*** DATA PROVIDED Section Begins ***

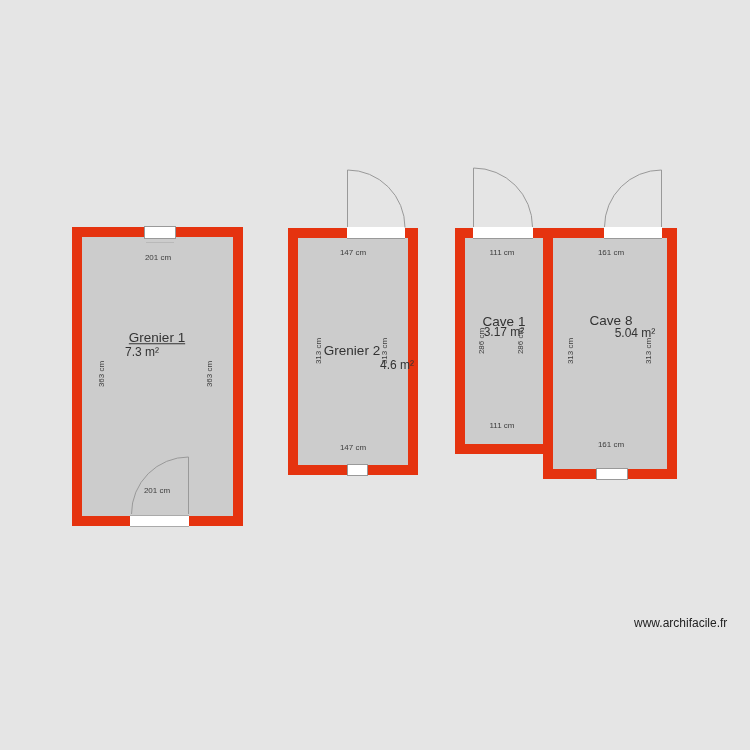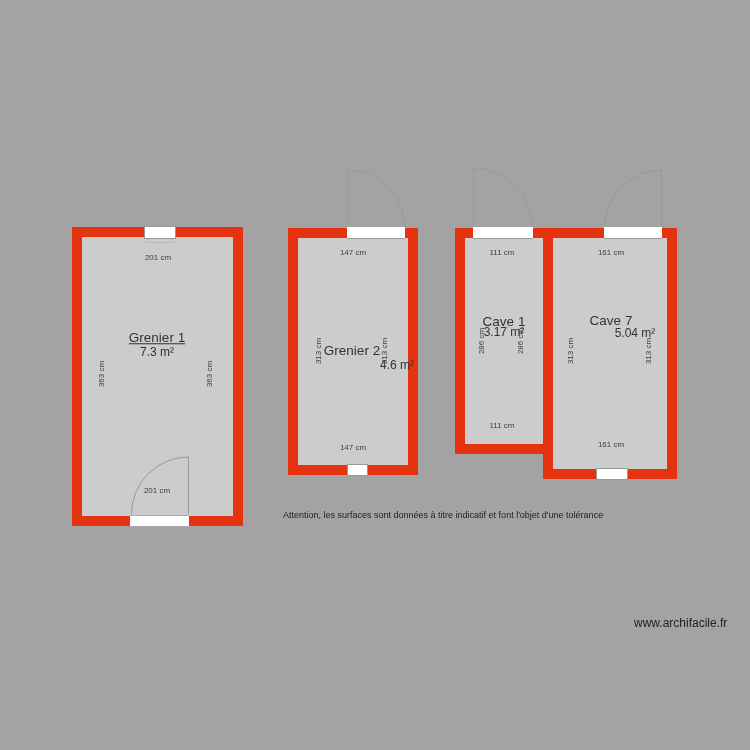--- a/index.html
+++ b/index.html
@@ -3,21 +3,21 @@
 <meta charset="utf-8">
 <style>
   :root{
     --wall:#e5330f;
     --floor:#cccccc;
     --line:#999999;
     --text:#333333;
   }
   html,body{margin:0;padding:0;background:#fff;}
   .canvas{
-    position:relative;width:750px;height:750px;background:#a3a3a3;overflow:hidden;
+    position:relative;width:750px;height:750px;background:#e5e5e5;overflow:hidden;
     font-family:"Liberation Sans",sans-serif;color:var(--text);
   }
   .room{
     position:absolute;box-sizing:border-box;
     border:10px solid var(--wall);background:var(--floor);
   }
   #room-g1{left:72px;top:227px;width:171px;height:299px;}
   #room-g2{left:288px;top:228px;width:130px;height:247px;}
   #room-c1{left:455px;top:228px;width:100px;height:226px;}
   #room-c2{left:543px;top:228px;width:134px;height:251px;}
@@ -39,21 +39,21 @@
 
   .lbl{position:absolute;transform:translate(-50%,-50%);white-space:nowrap;line-height:1;}
   .room-name{font-size:13.5px;}
   .room-area{font-size:12px;}
   .dim{font-size:8px;color:#3d3d3d;}
   .dim.vert{transform:translate(-50%,-50%) rotate(-90deg);}
 
   
   #g1-dim-top{left:158px;top:258px;}
   #g1-name{left:157px;top:338px;text-decoration:underline;}
-  #g1-area{left:157px;top:352px;}
+  #g1-area{left:142px;top:352px;}
   #g1-dim-left{left:102px;top:374px;}
   #g1-dim-right{left:210px;top:374px;}
   #g1-dim-bottom{left:157px;top:491px;}
   
   #g2-dim-top{left:353px;top:253px;}
   #g2-name{left:352px;top:351px;text-align:right;}
   #g2-area{left:352px;top:365px;margin-left:45px;}
   #g2-dim-left{left:319px;top:351px;}
   #g2-dim-right{left:385px;top:351px;}
   #g2-dim-bottom{left:353px;top:448px;}
@@ -121,22 +121,21 @@
   <div class="lbl dim" id="g2-dim-bottom">147 cm</div>
 
   <div class="lbl dim" id="c1-dim-top">111 cm</div>
   <div class="lbl room-name" id="c1-name">Cave 1</div>
   <div class="lbl room-area" id="c1-area">3.17 m²</div>
   <div class="lbl dim vert" id="c1-dim-left">286 cm</div>
   <div class="lbl dim vert" id="c1-dim-right">286 cm</div>
   <div class="lbl dim" id="c1-dim-bottom">111 cm</div>
 
   <div class="lbl dim" id="c2-dim-top">161 cm</div>
-  <div class="lbl room-name" id="c2-name">Cave 7</div>
+  <div class="lbl room-name" id="c2-name">Cave 8</div>
   <div class="lbl room-area" id="c2-area">5.04 m²</div>
   <div class="lbl dim vert" id="c2-dim-left">313 cm</div>
   <div class="lbl dim vert" id="c2-dim-right">313 cm</div>
   <div class="lbl dim" id="c2-dim-bottom">161 cm</div>
 
-  <div class="note">Attention, les surfaces sont données à titre indicatif et font l'objet d'une tolérance</div>
   <div class="website">www.archifacile.fr</div>
 
 </div>
 
 </body></html>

*** DATA PROVIDED Section Ends ***

_EXERCISE DETAILS_
How many lines in the records hold the string "bottom"? Reply with the number only.

_TASK RESULT_
5